[Page-level text extractions]
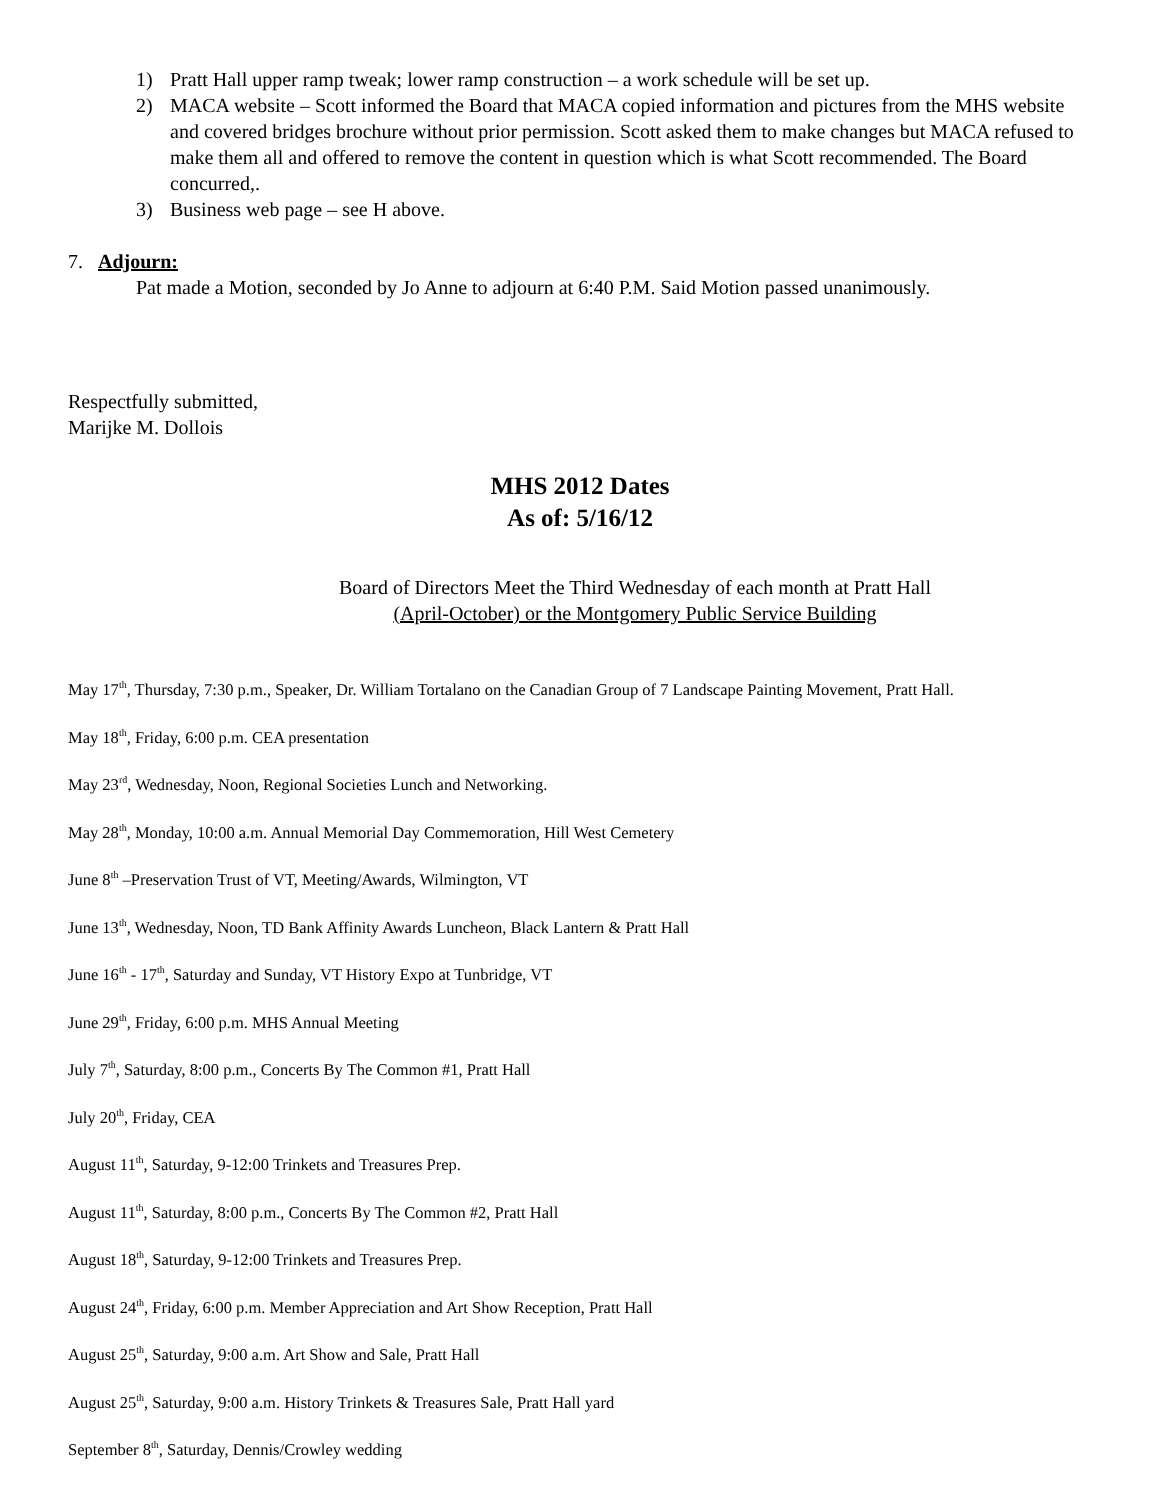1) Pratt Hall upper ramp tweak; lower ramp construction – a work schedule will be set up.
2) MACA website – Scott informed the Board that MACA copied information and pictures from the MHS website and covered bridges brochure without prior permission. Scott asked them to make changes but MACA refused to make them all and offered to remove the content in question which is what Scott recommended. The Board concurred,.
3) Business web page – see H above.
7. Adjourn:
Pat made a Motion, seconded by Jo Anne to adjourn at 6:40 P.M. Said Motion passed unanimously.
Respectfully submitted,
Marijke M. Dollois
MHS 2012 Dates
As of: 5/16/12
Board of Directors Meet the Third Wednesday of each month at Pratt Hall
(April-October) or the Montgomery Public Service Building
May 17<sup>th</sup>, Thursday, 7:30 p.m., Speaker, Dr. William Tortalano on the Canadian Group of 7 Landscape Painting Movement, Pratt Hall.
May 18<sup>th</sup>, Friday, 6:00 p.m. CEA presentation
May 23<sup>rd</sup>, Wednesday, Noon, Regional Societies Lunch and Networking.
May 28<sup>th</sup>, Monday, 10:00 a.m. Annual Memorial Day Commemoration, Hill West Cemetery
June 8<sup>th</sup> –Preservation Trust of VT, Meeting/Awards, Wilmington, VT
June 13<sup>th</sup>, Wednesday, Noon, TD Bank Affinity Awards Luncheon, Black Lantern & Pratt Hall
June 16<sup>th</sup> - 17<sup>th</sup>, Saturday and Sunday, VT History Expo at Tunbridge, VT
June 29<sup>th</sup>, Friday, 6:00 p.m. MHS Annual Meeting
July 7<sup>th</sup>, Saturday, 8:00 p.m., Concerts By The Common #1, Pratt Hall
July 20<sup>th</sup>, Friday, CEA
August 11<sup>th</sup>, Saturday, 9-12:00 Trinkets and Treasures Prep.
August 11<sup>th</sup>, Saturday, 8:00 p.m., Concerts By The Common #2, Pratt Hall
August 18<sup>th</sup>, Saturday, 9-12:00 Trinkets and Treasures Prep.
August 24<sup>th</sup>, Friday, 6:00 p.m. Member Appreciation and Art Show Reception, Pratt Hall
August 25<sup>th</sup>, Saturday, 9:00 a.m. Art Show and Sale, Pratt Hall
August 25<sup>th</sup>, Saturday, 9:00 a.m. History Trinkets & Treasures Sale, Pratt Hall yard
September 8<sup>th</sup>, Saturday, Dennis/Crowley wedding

---

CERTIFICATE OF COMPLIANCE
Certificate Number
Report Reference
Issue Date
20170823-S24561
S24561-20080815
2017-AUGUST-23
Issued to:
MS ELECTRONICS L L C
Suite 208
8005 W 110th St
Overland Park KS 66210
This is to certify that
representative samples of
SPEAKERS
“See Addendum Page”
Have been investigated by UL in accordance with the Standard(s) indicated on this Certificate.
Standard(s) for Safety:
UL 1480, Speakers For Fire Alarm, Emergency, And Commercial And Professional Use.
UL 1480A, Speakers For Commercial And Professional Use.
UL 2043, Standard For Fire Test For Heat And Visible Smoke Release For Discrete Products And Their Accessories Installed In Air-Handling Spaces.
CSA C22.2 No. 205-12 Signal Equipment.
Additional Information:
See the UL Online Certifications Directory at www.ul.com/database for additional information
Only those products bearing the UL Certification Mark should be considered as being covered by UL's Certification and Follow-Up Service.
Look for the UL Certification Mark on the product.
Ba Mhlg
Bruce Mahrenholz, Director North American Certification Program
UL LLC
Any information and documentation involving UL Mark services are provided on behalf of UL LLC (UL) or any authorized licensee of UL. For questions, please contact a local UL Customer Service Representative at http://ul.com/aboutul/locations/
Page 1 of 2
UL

◆ EXERCISE AIM ◆
Write down, word for word, the lines above from the one containing "This is to certify that" through the one containing "UL 1480A, Speakers", both ends included.

◆ WORKED SOLUTION ◆
This is to certify that
representative samples of
SPEAKERS
“See Addendum Page”
Have been investigated by UL in accordance with the Standard(s) indicated on this Certificate.
Standard(s) for Safety:
UL 1480, Speakers For Fire Alarm, Emergency, And Commercial And Professional Use.
UL 1480A, Speakers For Commercial And Professional Use.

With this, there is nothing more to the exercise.